Iran claims an “Israeli-linked” sabotage team it recently arrested had planned to destroy a sensitive facility in the central Iranian province of Esfahan.
According to a Sunday report by Nour News, a website affiliated with the secretary of Iran's Supreme National Security Council (SNSC), Ali Shamkhani, “These individuals (Mossad-linked agents) had identified a sensitive center in Esfahan, planted strong explosives there, and only a few hours were left until the explosion” when they were arrested.
The report added that the members of the network were trained in an African country for months and had simulated the planned operation several times.
It claimed that Iran’s security forces were monitoring the team even before it arrived in Iran and all its members and contacts both inside and outside the country were identified by the Intelligence Ministry several months before they entered the country.
The report did not disclose the name of the site, but Esfahan is home to Iran’s largest multi-purpose nuclear research complex with about 3,000 scientists. It also operates a conversion facility, a fuel production plant, a zirconium cladding plant, and four small nuclear research reactors -- all supplied by China – as well as other facilities and laboratories. Moreover, it could also mean the all-important Natanz uranium enrichment facility, which is located in the province of Esfahan.
Natanz was the target of two major sabotage acts in the past two years- in July 2020 and April 2021, both ascribed to Israeli intelligence.
In January, Iran told the International Atomic Energy Agency (IAEA) that it would move production of crucial nuclear components from a plant in Karaj to a facility in Esfahan. The Karaj TESA plant was producing parts for uranium enrichment machines or centrifuges.
In April, Tehran said that before the 2015 nuclear deal is revived it will not give the IAEA access to data from cameras at the new centrifuge parts plant in Esfahan.
In a short announcement from the Intelligence Ministry on Saturday, July 23, Iran claimed that “a network from the spy agency of the Zionist regime who were sent to the country for terrorist operations” were identified and arrested.
"This network's members were in contact with (Israel's) Mossad spy agency through a neighboring country and entered Iran from (Iraq's) Kurdistan region with advanced equipment and strong explosives," the ministry said.

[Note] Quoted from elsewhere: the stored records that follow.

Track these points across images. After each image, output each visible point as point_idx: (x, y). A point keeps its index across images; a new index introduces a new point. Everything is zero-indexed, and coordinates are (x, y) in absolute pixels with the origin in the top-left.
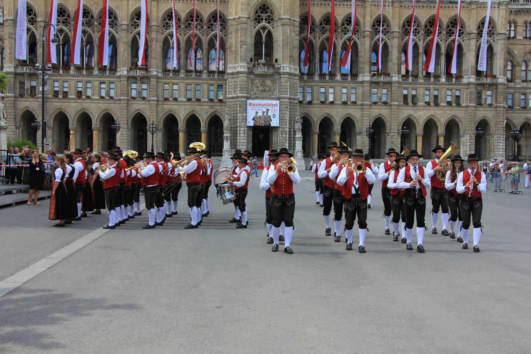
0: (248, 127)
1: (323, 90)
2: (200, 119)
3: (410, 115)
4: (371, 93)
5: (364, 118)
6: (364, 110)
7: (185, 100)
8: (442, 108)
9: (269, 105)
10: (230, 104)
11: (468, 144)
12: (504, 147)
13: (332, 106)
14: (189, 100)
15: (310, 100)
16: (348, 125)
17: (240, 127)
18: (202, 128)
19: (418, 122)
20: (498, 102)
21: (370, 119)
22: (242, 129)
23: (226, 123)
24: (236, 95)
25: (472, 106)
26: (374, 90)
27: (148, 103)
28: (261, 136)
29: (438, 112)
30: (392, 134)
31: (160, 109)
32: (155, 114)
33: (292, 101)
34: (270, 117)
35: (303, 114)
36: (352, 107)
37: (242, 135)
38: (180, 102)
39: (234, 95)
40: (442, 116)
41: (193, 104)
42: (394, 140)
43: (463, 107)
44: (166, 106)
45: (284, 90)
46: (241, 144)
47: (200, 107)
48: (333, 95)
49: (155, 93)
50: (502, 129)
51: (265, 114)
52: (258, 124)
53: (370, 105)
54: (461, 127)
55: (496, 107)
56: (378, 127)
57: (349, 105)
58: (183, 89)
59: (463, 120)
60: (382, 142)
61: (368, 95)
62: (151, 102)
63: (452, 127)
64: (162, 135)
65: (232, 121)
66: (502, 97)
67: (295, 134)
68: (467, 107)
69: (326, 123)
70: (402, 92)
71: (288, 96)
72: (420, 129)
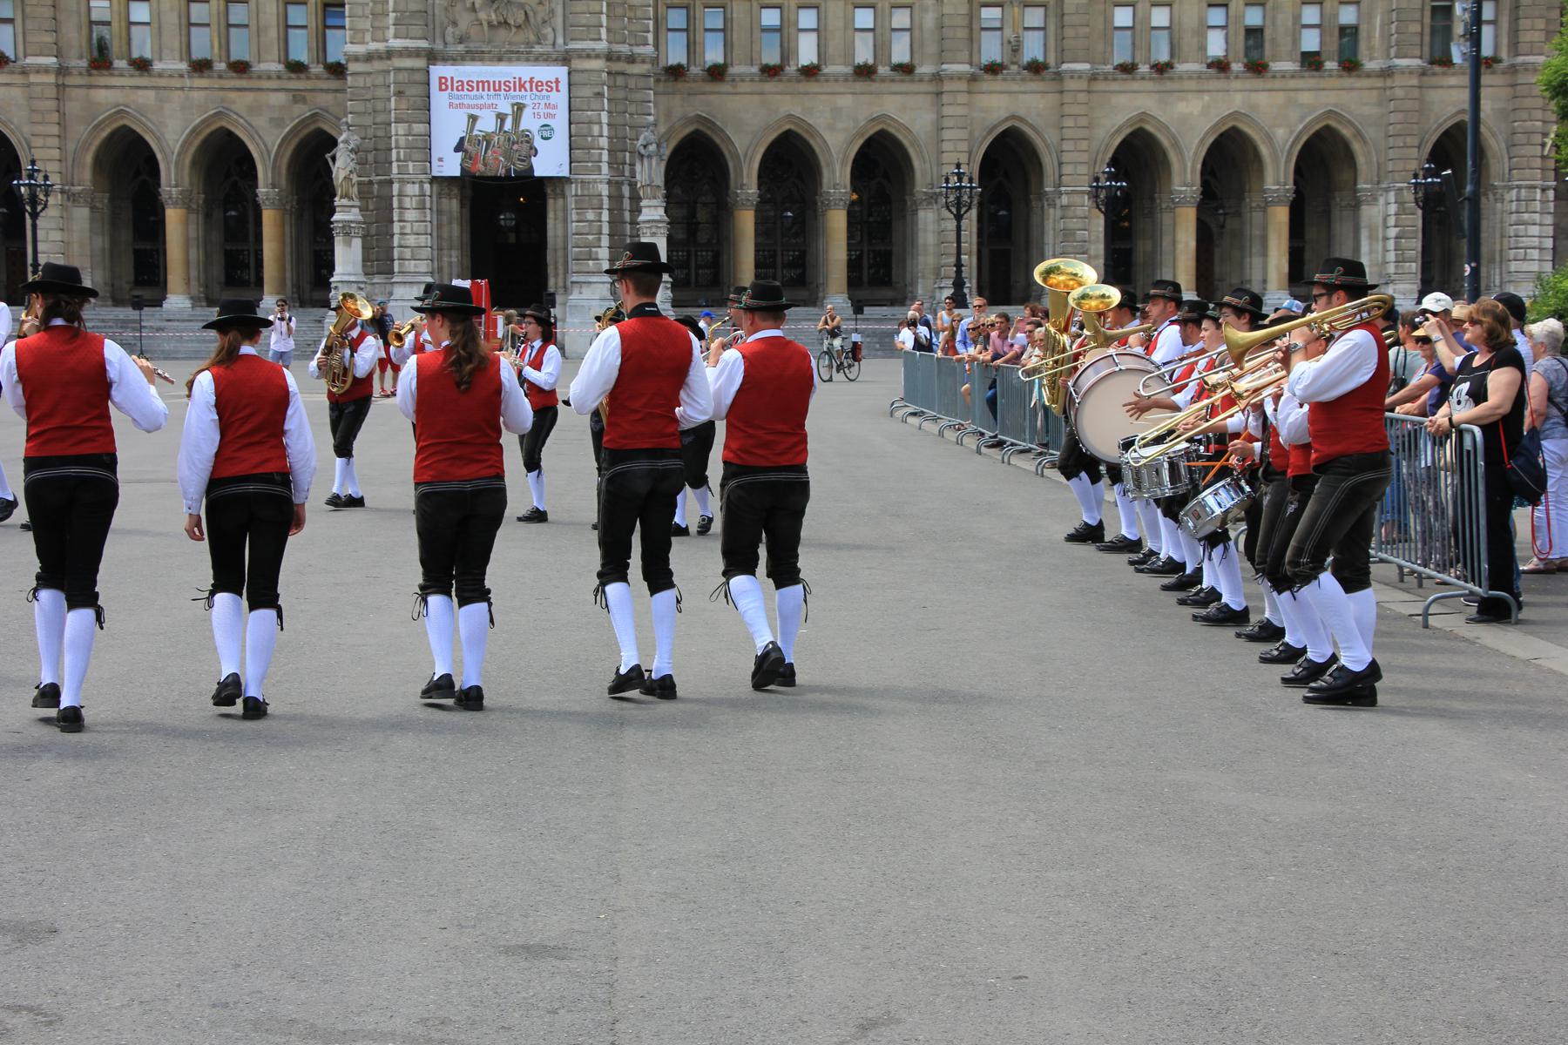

Since March, Iran has at least three times made similar claims without presenting any evidence or information about what investigators discovered from the persons allegedly detained.
The intelligence ministry’s announcement came two days after Iran International in an exclusive report on July 21 said that Israel’s Mossad had captured a senior Revolutionary Guard official on Iranian soil and interrogated him about weapons shipments to Iran’s proxies in the region. After the interrogation the man was released.
Since mid-2020 a series of high-profile mysterious attacks have hit Iran’s nuclear and military installations around the country, widely believed to have been Israeli sabotage operations. In November 2020, Mohsen Fakhrizadeh, a key figure in Iran’s controversial nuclear program was assassinated in a complex operation on the outskirts of Tehran. His killing resembled more a Hollywood thriller, with a heavy, remotely controlled gun mounted in the back of a pickup truck that fired on Fakhrizadeh’s car on a highway.
In May, several IRGC officials were killed or died in suspicious circumstances, prompting Tehran to blame Israel, which has never officially taken credit for these operations.
In June, a major reshuffling of IRGC intelligence and counter-intelligence leadership took place, widely attributed to reported Israeli infiltration and the inability of Iran’s security bodies to deal with the situation.